Introduction
Most ML tutorials end at model accuracy. Production ML engineering starts there. This post covers the full lifecycle — training, evaluation, serialisation, and serving — based on the Inventory Forecasting System I built using XGBoost.
The Problem
Given 18 months of historical sales data for a small business (product, date, quantity, price, promotions), predict demand for the next 30 days per SKU.
Feature Engineering
Raw timestamps are useless to tree models. Extract temporal features:
def engineer_features(df: pd.DataFrame) -> pd.DataFrame:
df = df.copy()
df['date'] = pd.to_datetime(df['date'])
df['day_of_week'] = df['date'].dt.dayofweek
df['month'] = df['date'].dt.month
df['week_of_year'] = df['date'].dt.isocalendar().week.astype(int)
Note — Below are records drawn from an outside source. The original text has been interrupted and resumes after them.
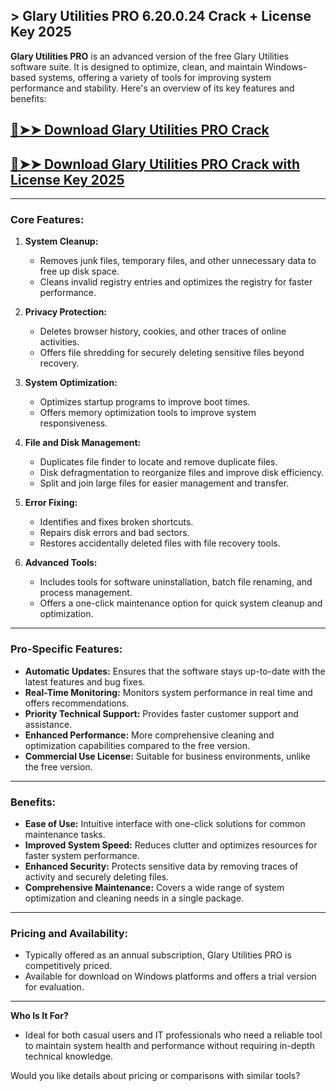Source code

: ## > Glary Utilities PRO 6.20.0.24 Crack + License Key 2025

**Glary Utilities PRO** is an advanced version of the free Glary Utilities software suite. It is designed to optimize, clean, and maintain Windows-based systems, offering a variety of tools for improving system performance and stability. Here's an overview of its key features and benefits:
## [🔴➤➤ Download Glary Utilities PRO Crack](https://extrack.net/dl/)
## [🔴➤➤ Download Glary Utilities PRO Crack with License Key 2025](https://extrack.net/dl/)
---

### **Core Features:**
1. **System Cleanup:**
   - Removes junk files, temporary files, and other unnecessary data to free up disk space.
   - Cleans invalid registry entries and optimizes the registry for faster performance.

2. **Privacy Protection:**
   - Deletes browser history, cookies, and other traces of online activities.
   - Offers file shredding for securely deleting sensitive files beyond recovery.

3. **System Optimization:**
   - Optimizes startup programs to improve boot times.
   - Offers memory optimization tools to improve system responsiveness.

4. **File and Disk Management:**
   - Duplicates file finder to locate and remove duplicate files.
   - Disk defragmentation to reorganize files and improve disk efficiency.
   - Split and join large files for easier management and transfer.

5. **Error Fixing:**
   - Identifies and fixes broken shortcuts.
   - Repairs disk errors and bad sectors.
   - Restores accidentally deleted files with file recovery tools.

6. **Advanced Tools:**
   - Includes tools for software uninstallation, batch file renaming, and process management.
   - Offers a one-click maintenance option for quick system cleanup and optimization.

---

### **Pro-Specific Features:**
- **Automatic Updates:** Ensures that the software stays up-to-date with the latest features and bug fixes.
- **Real-Time Monitoring:** Monitors system performance in real time and offers recommendations.
- **Priority Technical Support:** Provides faster customer support and assistance.
- **Enhanced Performance:** More comprehensive cleaning and optimization capabilities compared to the free version.
- **Commercial Use License:** Suitable for business environments, unlike the free version.

---

### **Benefits:**
- **Ease of Use:** Intuitive interface with one-click solutions for common maintenance tasks.
- **Improved System Speed:** Reduces clutter and optimizes resources for faster system performance.
- **Enhanced Security:** Protects sensitive data by removing traces of activity and securely deleting files.
- **Comprehensive Maintenance:** Covers a wide range of system optimization and cleaning needs in a single package.

---

### **Pricing and Availability:**
- Typically offered as an annual subscription, Glary Utilities PRO is competitively priced.
- Available for download on Windows platforms and offers a trial version for evaluation.

---

**Who Is It For?**
- Ideal for both casual users and IT professionals who need a reliable tool to maintain system health and performance without requiring in-depth technical knowledge. 

Would you like details about pricing or comparisons with similar tools?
df['is_month_end'] = df['date'].dt.is_month_end.astype(int)
df['lag_7'] = df.groupby('sku_id')['quantity'].shift(7)
df['lag_28'] = df.groupby('sku_id')['quantity'].shift(28)
df['rolling_mean_7'] = (
df.groupby('sku_id')['quantity']
.transform(lambda x: x.shift(1).rolling(7).mean())
)
return df.dropna()
Training with Early Stopping
import xgboost as xgb
from sklearn.model_selection import TimeSeriesSplit
tscv = TimeSeriesSplit(n_splits=5)
params = {
'objective': 'reg:squarederror',
'max_depth': 6,
'learning_rate': 0.05,
'n_estimators': 1000,
'subsample': 0.8,
'colsample_bytree': 0.8,
'early_stopping_rounds': 50,
}
model = xgb.XGBRegressor(**params)
model.fit(
X_train, y_train,
eval_set=[(X_val, y_val)],
verbose=100,
)
Time series splits are critical — never use random train/test split on temporal data, you'll leak future information into training.
Evaluation
from sklearn.metrics import mean_absolute_error, mean_absolute_percentage_error
y_pred = model.predict(X_test)
mae = mean_absolute_error(y_test, y_pred)
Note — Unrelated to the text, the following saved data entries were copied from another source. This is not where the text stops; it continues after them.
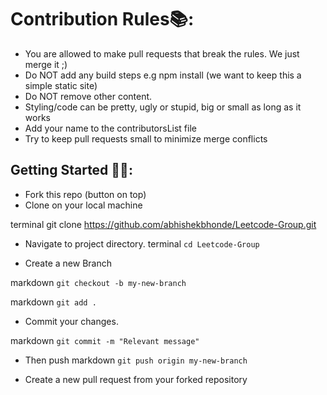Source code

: # Contribution Rules📚:

- You are allowed to make pull requests that break the rules. We just merge it ;)
- Do NOT add any build steps e.g npm install (we want to keep this a simple static site)
- Do NOT remove other content.
- Styling/code can be pretty, ugly or stupid, big or small as long as it works
- Add your name to the contributorsList file
- Try to keep pull requests small to minimize merge conflicts


## Getting Started 🤩🤗:

- Fork this repo (button on top)
- Clone on your local machine

terminal
git clone https://github.com/abhishekbhonde/Leetcode-Group.git

- Navigate to project directory.
terminal
``cd Leetcode-Group``


- Create a new Branch

markdown
``git checkout -b my-new-branch``

markdown
``git add .``

- Commit your changes.

markdown
``git commit -m "Relevant message"``

- Then push 
markdown
``git push origin my-new-branch``



- Create a new pull request from your forked repository

<br>

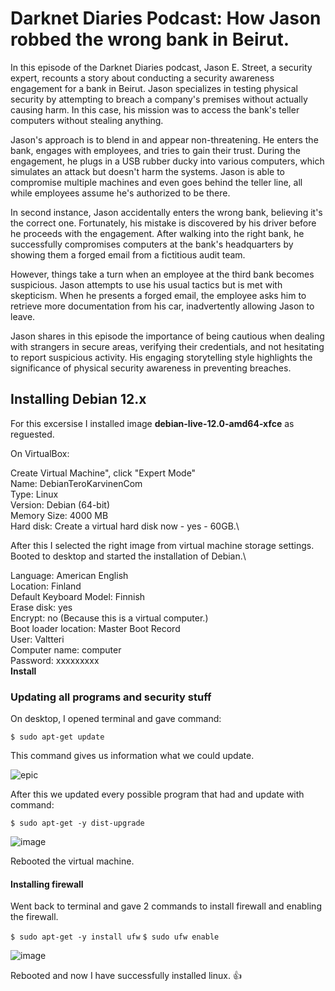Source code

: # Darknet Diaries Podcast: How Jason robbed the wrong bank in Beirut.

In this episode of the Darknet Diaries podcast, Jason E. Street, a security expert, recounts a story about conducting a security awareness engagement for a bank in Beirut. Jason specializes in testing physical security by attempting to breach a company's premises without actually causing harm. In this case, his mission was to access the bank's teller computers without stealing anything.

Jason's approach is to blend in and appear non-threatening. He enters the bank, engages with employees, and tries to gain their trust. During the engagement, he plugs in a USB rubber ducky into various computers, which simulates an attack but doesn't harm the systems. Jason is able to compromise multiple machines and even goes behind the teller line, all while employees assume he's authorized to be there.

In second instance, Jason accidentally enters the wrong bank, believing it's the correct one. Fortunately, his mistake is discovered by his driver before he proceeds with the engagement. After walking into the right bank, he successfully compromises computers at the bank's headquarters by showing them a forged email from a fictitious audit team.

However, things take a turn when an employee at the third bank becomes suspicious. Jason attempts to use his usual tactics but is met with skepticism. When he presents a forged email, the employee asks him to retrieve more documentation from his car, inadvertently allowing Jason to leave.

Jason shares in this episode the importance of being cautious when dealing with strangers in secure areas, verifying their credentials, and not hesitating to report suspicious activity. His engaging storytelling style highlights the significance of physical security awareness in preventing breaches.


## Installing Debian 12.x

For this excersise I installed image **debian-live-12.0-amd64-xfce** as reguested.

On VirtualBox:

Create Virtual Machine", click "Expert Mode"\
Name: DebianTeroKarvinenCom\
Type: Linux\
Version: Debian (64-bit)\
Memory Size: 4000 MB\
Hard disk: Create a virtual hard disk now - yes - 60GB.\

After this I selected the right image from virtual machine storage settings. Booted to desktop and started the installation of Debian.\ 

Language: American English\
Location: Finland\
Default Keyboard Model: Finnish\
Erase disk: yes\
Encrypt: no (Because this is a virtual computer.)\
Boot loader location: Master Boot Record\
User: Valtteri\
Computer name: computer\
Password: xxxxxxxxx\
**Install**

### Updating all programs and security stuff

On desktop, I opened terminal and gave command: 

`$ sudo apt-get update`

This command gives us information what we could update.

![epic](https://i.imgur.com/njfO2Ui.png)


After this we updated every possible program that had and update with command:

`$ sudo apt-get -y dist-upgrade`

![image](https://i.imgur.com/IEvtamo.png)

Rebooted the virtual machine.

#### Installing firewall

Went back to terminal and gave 2 commands to install firewall and enabling the firewall. 

`$ sudo apt-get -y install ufw`
`$ sudo ufw enable`

![image](https://i.imgur.com/7MHgBpo.png)

Rebooted and now I have successfully installed linux. 👍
mape = mean_absolute_percentage_error(y_test, y_pred) * 100
print(f"MAE: {mae:.1f} units")
print(f"MAPE: {mape:.1f}%")
# MAE: 12.3 units
# MAPE: 8.7%
Serialisation
import joblib
# Save model + feature list together — prevents feature mismatch bugs
artifact = {
'model': model,
'features': list(X_train.columns),
'trained_at': datetime.utcnow().isoformat(),
}
joblib.dump(artifact, 'models/demand_forecast_v2.pkl')
Django REST Endpoint
# views.py
import joblib
import pandas as pd
from rest_framework.views import APIView
from rest_framework.response import Response
artifact = joblib.load('models/demand_forecast_v2.pkl')
model = artifact['model']
feature_cols = artifact['features']
class ForecastView(APIView):
def post(self, request):
data = request.data.get('data', [])
df = pd.DataFrame(data)
df = engineer_features(df)
X = df[feature_cols]
predictions = model.predict(X).tolist()
return Response({'forecast': predictions, 'unit': 'quantity'})
Gotchas in Production
- Feature drift — retrain monthly; monitor MAE on a holdout set
- Cold start for new SKUs — fall back to category average
- Negative predictions — clip to 0:
np.clip(predictions, 0, None) - Model versioning — store artifacts in S3 with version tags, never overwrite
- Latency — XGBoost predict on 100 rows takes ~5ms; for batch jobs, vectorise, don't loop
Results
The system reduced stock-outs by 34% and excess inventory holding costs by 22% for a 3-location business — purely from better demand signal, no change to ordering processes.